# Task to carry out
A word-for-word reproduction of the data below is needed, with no pictures in it.

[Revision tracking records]

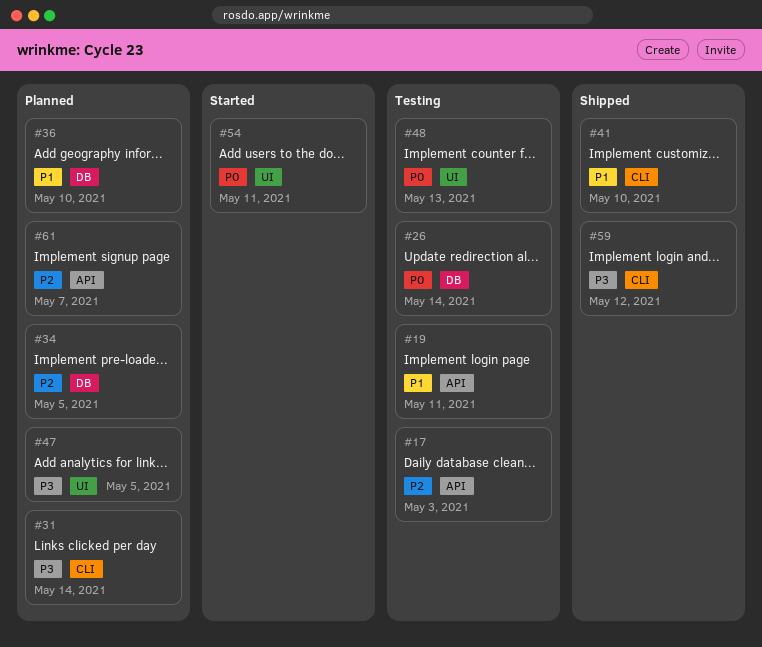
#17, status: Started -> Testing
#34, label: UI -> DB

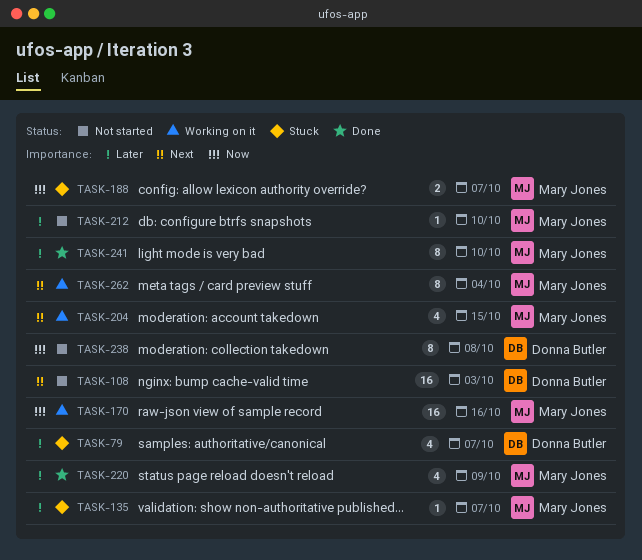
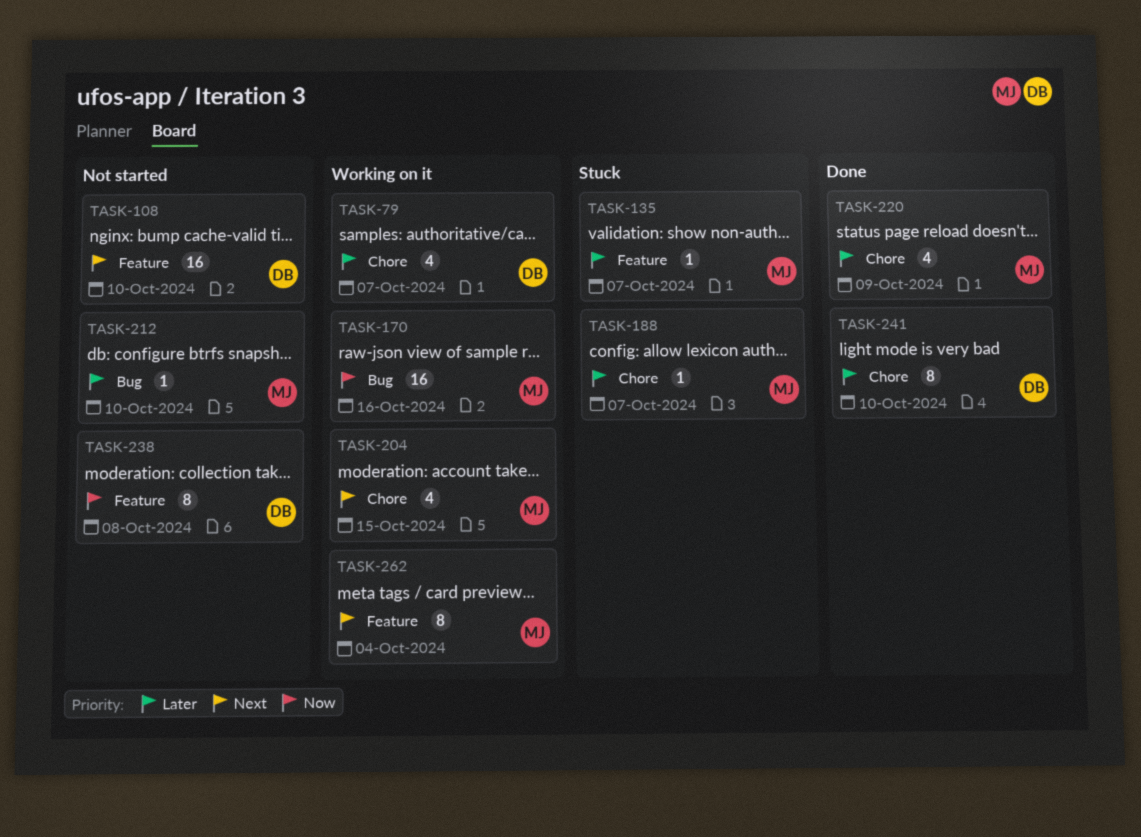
TASK-79, status: Stuck -> Working on it
TASK-108, due: Oct 3 -> Oct 10
TASK-188, priority: Now -> Later
TASK-188, estimate: 2 -> 1
TASK-241, owner: Mary Jones -> Donna Butler

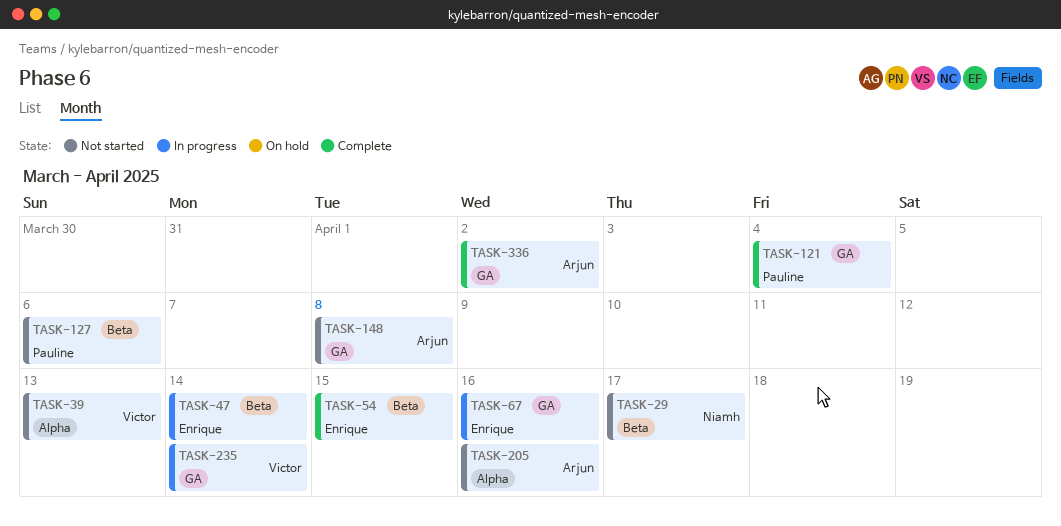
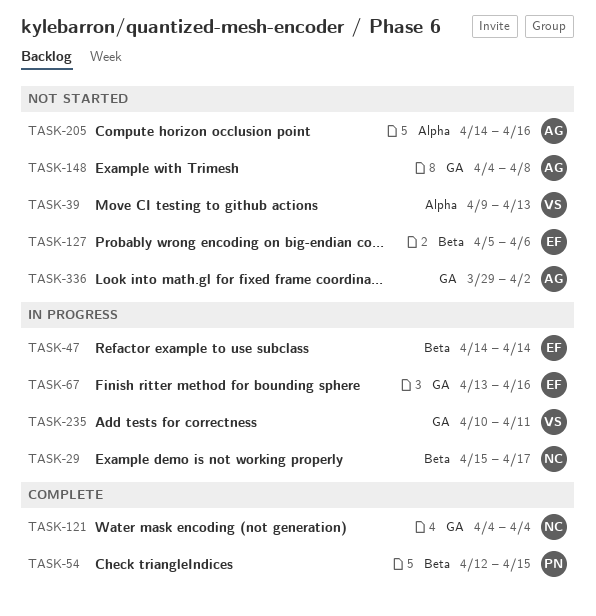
TASK-29, status: Not started -> In progress
TASK-54, owner: Enrique -> Pauline
TASK-121, owner: Pauline -> Niamh
TASK-127, owner: Pauline -> Enrique
TASK-235, due: Apr 14 -> Apr 11
TASK-336, status: Complete -> Not started

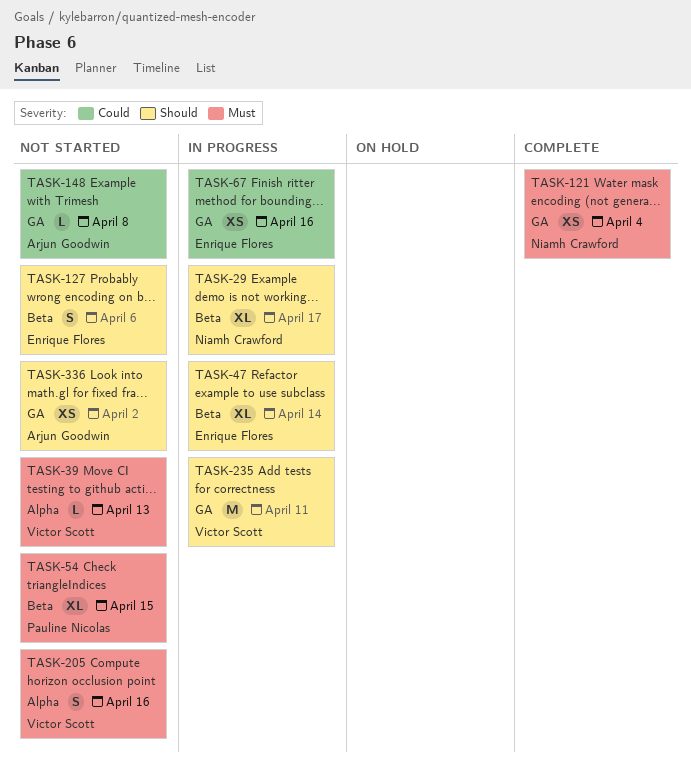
TASK-54, status: Complete -> Not started
TASK-205, owner: Arjun Goodwin -> Victor Scott

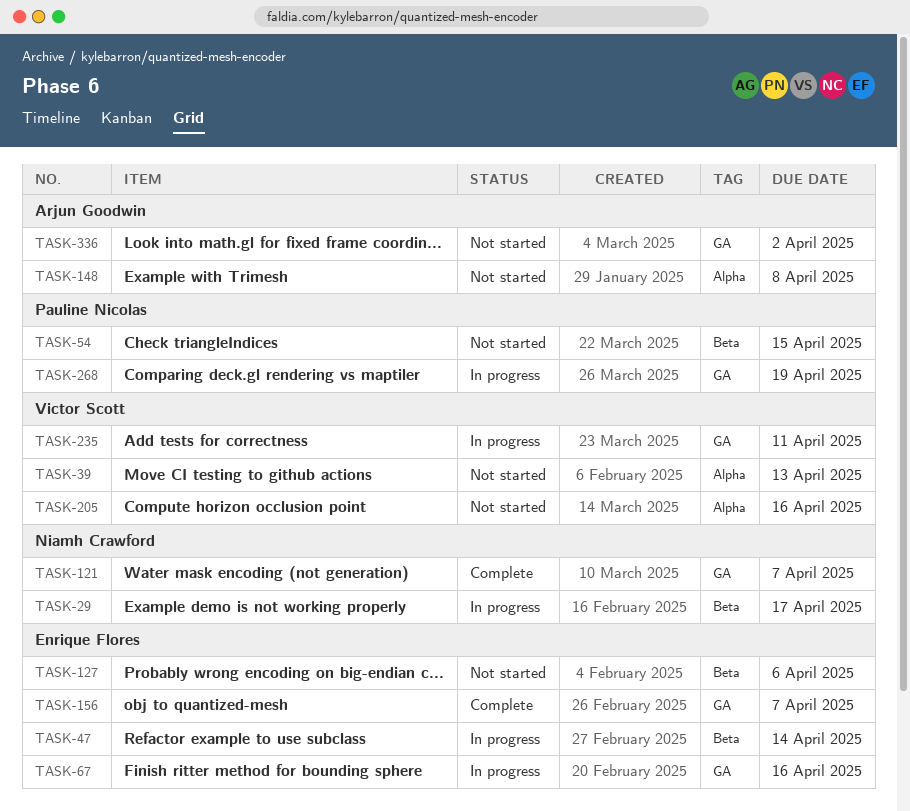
TASK-121, due: Apr 4 -> Apr 7
TASK-148, label: GA -> Alpha
TASK-156: none -> present
TASK-268: none -> present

# Expected output
#17, status: Started -> Testing
#34, label: UI -> DB

TASK-79, status: Stuck -> Working on it
TASK-108, due: Oct 3 -> Oct 10
TASK-188, priority: Now -> Later
TASK-188, estimate: 2 -> 1
TASK-241, owner: Mary Jones -> Donna Butler

TASK-29, status: Not started -> In progress
TASK-54, owner: Enrique -> Pauline
TASK-121, owner: Pauline -> Niamh
TASK-127, owner: Pauline -> Enrique
TASK-235, due: Apr 14 -> Apr 11
TASK-336, status: Complete -> Not started

TASK-54, status: Complete -> Not started
TASK-205, owner: Arjun Goodwin -> Victor Scott

TASK-121, due: Apr 4 -> Apr 7
TASK-148, label: GA -> Alpha
TASK-156: none -> present
TASK-268: none -> present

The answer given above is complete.